━━ Quoted passage ━━
A similar situation arises with databases. We often store huge amounts of data for auditing or historical purposes. While the cost of maintaining such databases is negligible at a small scale, over time it can become a notable burden on our budget.

I wanted to talk about such a case and how we managed to reduce the cost of maintaining a database nearly 30-fold.

The problem

As the amount of data grows, the need for scaling arises. In the case of Azure services, scaling also has its limitations. It is not always possible to infinitely increase the available disk space without scaling other resources (CPU, RAM, I/O). In our case, this limit became apparent when we exceeded 1TB of data. Our database was based on the vCore model, where we used 4 vCores.

Unfortunately, this number of vCores limited the available disk space to 1TB. Due to the increase in the number of users and the demand for disk space, we needed more resources. We continued to scale up, adding not only more disk resources but also computational resources (I will mention that at this point we reached a scale of 3TB of data, which requires at least 12 vCores). At some point, the cost of maintaining the database amounted to several thousand euros. This prompted us to look for solutions.

Comparing the cost of storing substantial amounts of data within Azure SQL and Storage Account (especially blobs in the archive tier), we concluded that we could achieve significant cost reduction by archiving old/unused data and placing it in a cost-optimized container.

Monthly cost of storing 3TB of data

Azure SQL 12vCore 3TB Storage Account Archive tier
$2,876.18 $31.12


After some investigation, It turned out that significant part of data could be safely archived, which would certainly provide potential savings and eliminate the problem of an overgrown database. Most of this data was actually historical.
━━━
━━ Dataset content ━━
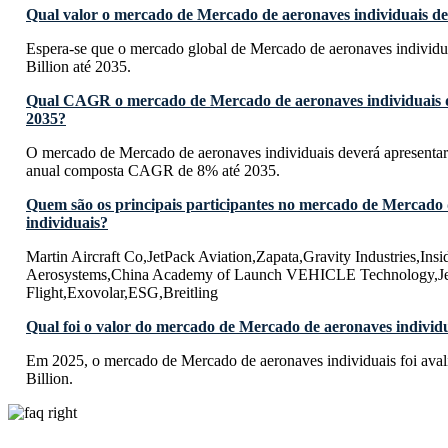
Qual valor o mercado de Mercado de aeronaves individuais dev
Espera-se que o mercado global de Mercado de aeronaves individu
Billion até 2035.
Qual CAGR o mercado de Mercado de aeronaves individuais d
2035?
O mercado de Mercado de aeronaves individuais deverá apresentar
anual composta CAGR de 8% até 2035.
Quem são os principais participantes no mercado de Mercado
individuais?
Martin Aircraft Co,JetPack Aviation,Zapata,Gravity Industries,Ins
Aerosystems,China Academy of Launch VEHICLE Technology,Je
Flight,Exovolar,ESG,Breitling
Qual foi o valor do mercado de Mercado de aeronaves individ
Em 2025, o mercado de Mercado de aeronaves individuais foi av
Billion.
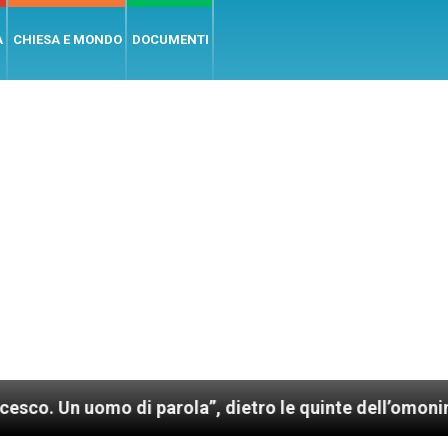
A
CHIESA E MONDO
DOCUMENTI
omo di parola”, dietro le quinte dell’omonimo film di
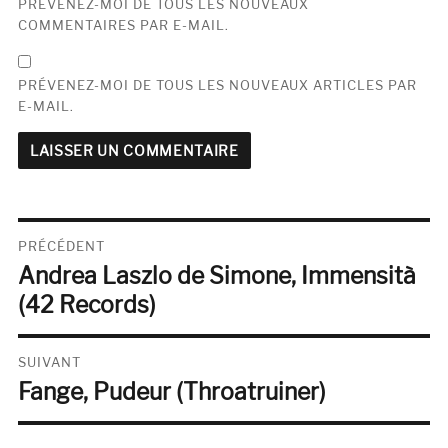
PRÉVENEZ-MOI DE TOUS LES NOUVEAUX
COMMENTAIRES PAR E-MAIL.
PRÉVENEZ-MOI DE TOUS LES NOUVEAUX ARTICLES PAR
E-MAIL.
Navigation
PRÉCÉDENT
Andrea Laszlo de Simone, Immensità
de
Publication
précédente :
(42 Records)
l’article
SUIVANT
Fange, Pudeur (Throatruiner)
Publication
suivante :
━━━
Extract, verbatim, the stretch of the Azure database cost text from "A similar situation" through "database nearly 30-fold.".

A similar situation arises with databases. We often store huge amounts of data for auditing or historical purposes. While the cost of maintaining such databases is negligible at a small scale, over time it can become a notable burden on our budget.

I wanted to talk about such a case and how we managed to reduce the cost of maintaining a database nearly 30-fold.